▸ **What you should do**
Summarize the article about Marilyn Lerner's Ding un Sich in two sentences.

▸ **Given passage**
== Segment start ==

Pianist and psychotherapist Marilyn Lerner merges her two professional pursuits in a show with the New Upstream Ensemble, premiering this weekend at the James Dunn Theatre.
Lerner’s composition—combining written score and improvisation—is called Ding un Sich, a phrase taken from psychotherapy. Translated from German, the phrase means “the thing itself,” explains Lerner, from home in Toronto. “They’re the things that can’t be subjectively known.” They’re the things that are felt but not easily explained in words at all.
This is par for the course for an musician who collaborates with poets—including Patrick Friesen. “There’s a connection I can’t really articulate,” Lerner says of poetry and its place in her oeuvre. Each of the four parts of Ding un Sich takes its name and thematic cue from a concept in psychotherapy. For example, “Wit Work” sprung from the practice of using jokes or humour in therapy. Freudian slips, Lerner mentions, are a type of wit work. “I wrote a piece that was much faster.” Another piece is called “Figure and Ground.” What is in the fore, and what is in the back provide the structure of that composition.
Lerner’s compositional style is mobile. “Some music is done away from the piano, walking down the street or taking a swim.” It takes special players to understand and appreciate this—to go with the flow, so to speak. Founded in 1990, the New Upstream Ensemble will outfit Lerner’s vision on stage. The ensemble is made up of original members Paul Cram (tenor sax and clarinet) and Jeff Reilly (bass clarinet), with new players Lee Park (violin), Rick Waychesko (trumpet), Lukas Pearse (bass) and David Burton (drums).
“We’re trying to create a new vocabulary,” Lerner says.

== Segment end ==

▸ **Data excerpts**
== Segment start ==

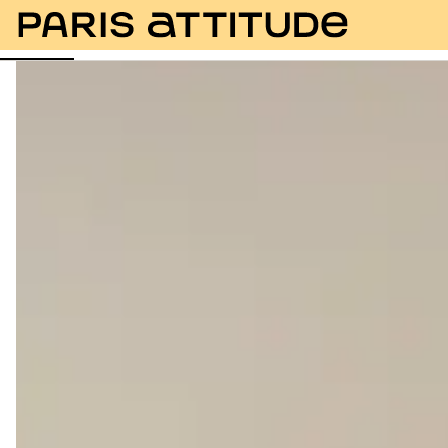
Fotos
Beschreibung
Ausstattung
Zimmer
Se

== Segment end ==

▸ **Output for this task**
Pianist and psychotherapist Marilyn Lerner is premiering Ding un Sich, a composition that combines written score and improvisation, with the New Upstream Ensemble at the James Dunn Theatre this weekend. The title is a phrase taken from psychotherapy, each of its four parts takes its name and thematic cue from a psychotherapy concept, and Lerner says the group is trying to create a new vocabulary.